Учитывая, что в одно лето поход в Японию вряд ли сможет быть осуществлен,
инструкция не требовала от Шпангберга дополнительного испрашивания
разрешений на восточный поход, а потому, оставшись на зимовку в
Большерецке, Шпангберг стал деятельно готовиться к новому плаванию. Прежде
всего было решено соорудить здесь же в Большерецке еще один корабль для
предстоящего похода. На законченный к весне 18-весельный шлюп "Большерецк"
командиром был назначен любимец Шпангберга - квартирмейстер Эрт.
Итак, на следующий год к выходу в море была готова эскадра из четырех
кораблей; командирами на остальных судах были те же моряки, что и в
предыдущем году. 21 мая 1749 года корабли вышли в море. Первой задачей
Шпангберга в этот рейс было - посетить и исследовать "открытую" Жуаном
ге-Гама Компанейскую землю. Миновав, нигде не задерживаясь, Курильские
острова, вступили на параллель, где должна была начинаться эта земля.
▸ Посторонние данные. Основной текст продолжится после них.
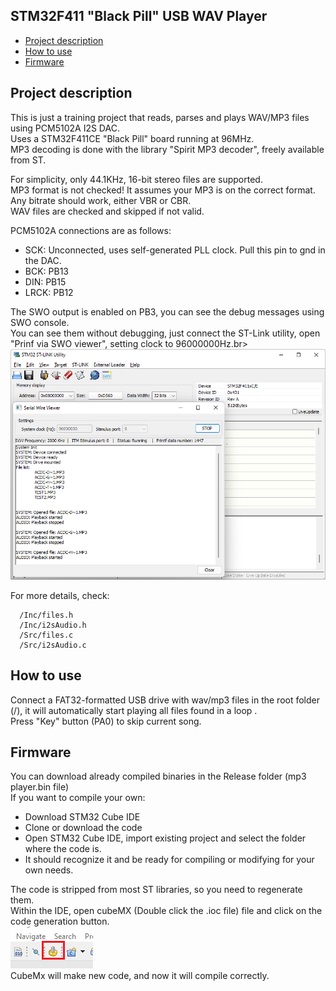 ## STM32F411 "Black Pill" USB WAV Player

<!-- MarkdownTOC -->

* [Project description](#description)
* [How to use](#use)
* [Firmware](#firmware)

<!-- /MarkdownTOC -->

<a id="description"></a>
## Project description<br>

This is just a training project that reads, parses and plays WAV/MP3 files using PCM5102A I2S DAC.<br>
Uses a STM32F411CE "Black Pill" board running at 96MHz.<br>
MP3 decoding is done with the library "Spirit MP3 decoder", freely available from ST.<br>

For simplicity, only 44.1KHz, 16-bit stereo files are supported.<br>
MP3 format is not checked! It assumes your MP3 is on the correct format.<br>
Any bitrate should work, either VBR or CBR.<br>
WAV files are checked and skipped if not valid.<br>

PCM5102A connections are as follows:<br>
- SCK: Unconnected, uses self-generated PLL clock. Pull this pin to gnd in the DAC.<br>
- BCK: PB13<br>
- DIN: PB15<br>
- LRCK: PB12<br>

The SWO output is enabled on PB3, you can see the debug messages using SWO console.<br>
You can see them without debugging, just connect the ST-Link utility, open "Prinf via SWO viewer", setting clock to 96000000Hz.br>
<img src="/Readme_files/swo.png?raw=true"><br>

For more details, check:

      /Inc/files.h
      /Inc/i2sAudio.h
      /Src/files.c
      /Src/i2sAudio.c
  
<a id="use"></a>
## How to use

Connect a FAT32-formatted USB drive with wav/mp3 files in the root folder (/), it will automatically start playing all files found in a loop .<br>
Press "Key" button (PA0) to skip current song.<br>
<a id="firmware"></a>
## Firmware

You can download already compiled binaries in the Release folder (mp3 player.bin file)<br>
If you want to compile your own:<br>
- Download STM32 Cube IDE<br>
- Clone or download the code<br>
- Open STM32 Cube IDE, import existing project and select the folder where the code is.<br>
- It should recognize it and be ready for compiling or modifying for your own needs.<br>

 The code is stripped from most ST libraries, so you need to regenerate them.<br>
 Within the IDE, open cubeMX (Double click the .ioc file) file and click on the code generation button.<br>
 <img src="/Readme_files/gen.png?raw=true"><br>
 CubeMx will make new code, and now it will compile correctly.<br>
Но,
конечно, никаких признаков ее обнаружено не было. Отсюда направились на
юго-запад, прямо к берегу Японии.
16 июля, пройдя широту в 39ё, на рассвете утром увидели впереди какую-то
туманность. Без сомнения, это была Япония. Вахтенный начальник тотчас
послал сообщить об этом Шпангбергу, отдыхавшему в каюте. Шпангберг, а за
ним и все прочие выскочили, в чем были, из кают наверх. Жадно впивались
моряки в горизонт, где постепенно вырастал из моря большой гористый остров
Ниппон. Не было человека на корабле, который не вздохнул бы в эту минуту с
облегчением: предмет стольких забот, надежд и приготовлений был перед
глазами, путешествие на этот раз казалось удавшимся, и в самом деле оно
было таковым. Все поздравляли друг друга; корабль с засвежевшим ветром под
всеми парусами подходил к таинственным берегам неведомой страны.
А у берегов "на воде встречали плавающими не виданные дотоле деревья и
травы и чудных животных - рыбы огромной величины и странной формы, черепах
в сорокаведерную бочку и пр., видели и уродливые японские суда наподобие
галер, с полосатыми и красными парусами".
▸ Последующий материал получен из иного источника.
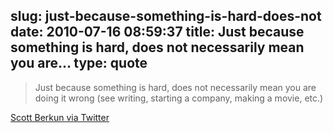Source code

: slug: just-because-something-is-hard-does-not
date: 2010-07-16 08:59:37
title: Just because something is hard, does not necessarily mean you are...
type: quote
---

> Just because something is hard, does not necessarily mean you are doing it wrong (see writing, starting a company, making a movie, etc.)

[Scott Berkun via Twitter](http://twitter.com/berkun/status/18636226358)
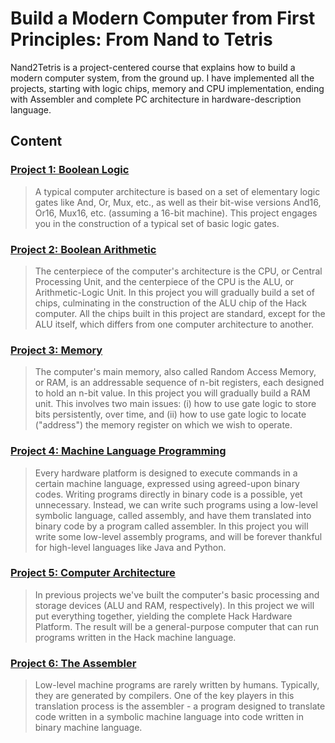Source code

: # Build a Modern Computer from First Principles: From Nand to Tetris
Nand2Tetris is a project-centered course that explains how to build a modern computer system, from the ground up. I have implemented all the projects, starting with logic chips, memory and CPU implementation, ending with Assembler and complete PC architecture in hardware-description language.
## Content
### [Project 1: Boolean Logic](nand2tetris/tree/master/Hardware/Basic/Logic)
> A typical computer architecture is based on a set of elementary logic gates like And, Or, Mux, etc., as well as their bit-wise versions And16, Or16, Mux16, etc. (assuming a 16-bit machine). This project engages you in the construction of a typical set of basic logic gates. 

### [Project 2: Boolean Arithmetic](nand2tetris/tree/master/Hardware/Basic/Arithmetic)
> The centerpiece of the computer's architecture is the CPU, or Central Processing Unit, and the centerpiece of the CPU is the ALU, or Arithmetic-Logic Unit. In this project you will gradually build a set of chips, culminating in the construction of the ALU chip of the Hack computer. All the chips built in this project are standard, except for the ALU itself, which differs from one computer architecture to another.

### [Project 3: Memory](nand2tetris/tree/master/Hardware/Basic/Memory)
> The computer's main memory, also called Random Access Memory, or RAM, is an addressable sequence of n-bit registers, each designed to hold an n-bit value. In this project you will gradually build a RAM unit. This involves two main issues: (i) how to use gate logic to store bits persistently, over time, and (ii) how to use gate logic to locate ("address") the memory register on which we wish to operate.

### [Project 4: Machine Language Programming](nand2tetris/tree/master/Assembler/Specification/examples)
> Every hardware platform is designed to execute commands in a certain machine language, expressed using agreed-upon binary codes. Writing programs directly in binary code is a possible, yet unnecessary. Instead, we can write such programs using a low-level symbolic language, called assembly, and have them translated into binary code by a program called assembler. In this project you will write some low-level assembly programs, and will be forever thankful for high-level languages like Java and Python.

### [Project 5: Computer Architecture](nand2tetris/tree/master/Hardware)
> In previous projects we've built the computer's basic processing and storage devices (ALU and RAM, respectively). In this project we will put everything together, yielding the complete Hack Hardware Platform. The result will be a general-purpose computer that can run programs written in the Hack machine language.

### [Project 6: The Assembler](nand2tetris/tree/master/Assembler)
> Low-level machine programs are rarely written by humans. Typically, they are generated by compilers. One of the key players in this translation process is the assembler - a program designed to translate code written in a symbolic machine language into code written in binary machine language.

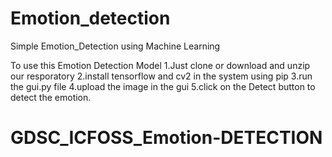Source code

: # Emotion_detection
Simple Emotion_Detection using Machine Learning

To use this Emotion Detection Model
1.Just clone or download and unzip our resporatory
2.install tensorflow and cv2 in the system using pip
3.run the gui.py file
4.upload the image in the gui
5.click on the Detect button to detect the emotion.
# GDSC_ICFOSS_Emotion-DETECTION
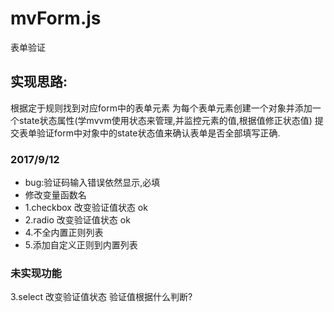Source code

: # mvForm.js
表单验证

## 实现思路:
根据定于规则找到对应form中的表单元素
为每个表单元素创建一个对象并添加一个state状态属性(学mvvm使用状态来管理,并监控元素的值,根据值修正状态值)
提交表单验证form中对象中的state状态值来确认表单是否全部填写正确.


### 2017/9/12
- bug:验证码输入错误依然显示,必填
- 修改变量函数名
- 1.checkbox 改变验证值状态 ok
- 2.radio 改变验证值状态 ok
- 4.不全内置正则列表
- 5.添加自定义正则到内置列表

### 未实现功能
3.select 改变验证值状态 验证值根据什么判断?

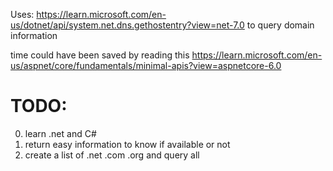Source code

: ﻿

Uses: https://learn.microsoft.com/en-us/dotnet/api/system.net.dns.gethostentry?view=net-7.0
to query domain information

time could have been saved by reading this https://learn.microsoft.com/en-us/aspnet/core/fundamentals/minimal-apis?view=aspnetcore-6.0

# TODO:
0. learn .net and C#
1. return easy information to know if available or not
2. create a list of .net .com .org and query all
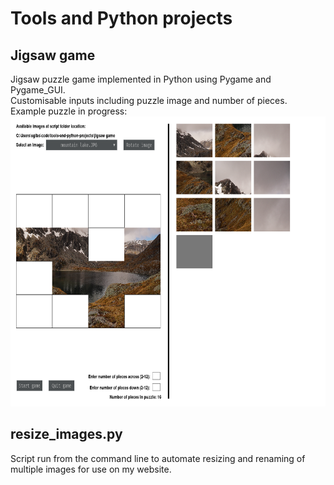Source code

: # Tools and Python projects

## Jigsaw game  
Jigsaw puzzle game implemented in Python using Pygame and Pygame_GUI.  
Customisable inputs including puzzle image and number of pieces.  
Example puzzle in progress:  
<img src="https://github.com/StephenTGibson/tools-and-python-projects/blob/main/jigsaw%20game/screenshots/screenshot.PNG?raw=true" alt="Screenshot of half completed puzzle" width="700" height="464" />
  
## resize_images.py  
Script run from the command line to automate resizing and renaming of multiple images for use on my website.
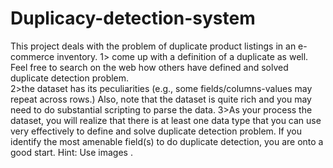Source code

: # Duplicacy-detection-system
This project deals  with the problem of duplicate product listings in an e-commerce inventory.
1> come up with a definition of a duplicate as well. Feel free to search on the web how others have defined and solved duplicate detection problem.  
2>the dataset has its peculiarities (e.g., some fields/columns-values may repeat across rows.) Also, note that the dataset is quite rich and you may need to do substantial scripting to parse the data. 
3>As your process the dataset, you will realize that there is at least one data type that you can use very effectively to define and solve duplicate detection problem. If you identify the most amenable field(s) to do duplicate detection, you are onto a good start. Hint: Use images . 

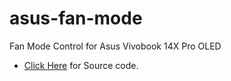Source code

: # asus-fan-mode
Fan Mode Control for Asus Vivobook 14X Pro OLED

* [Click Here](src/main.py) for Source code.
Все ближе и ближе, уже глаз различает роскошную сочную растительность,
почти сплошь покрывающую берега. Смуглые купы бамбука красиво темнеют
среди сверкающих рисовых полей, мечущих в солнечном воздухе брызги искр.
Среди корявых темных сосен, среди черных кипарисов и туй вдруг неожиданно
выплывают крыши микроскопических домиков, - то японские селения; с корабля
замечают, что из селения бегут во множестве люди и скопляются на берегу.
Сомнений нет: русский корабль привлек их внимание.
Надо полагать, что жители немало было встревожены прибытием непрошенных
гостей, недаром они во все время пребывания в их водах русских судов жгли
по ночам огни и содержали в полной боевой готовности военные суда,
которые, однако, не осмеливались приближаться к русским кораблям, да и
повода впрочем не было к этому никакого.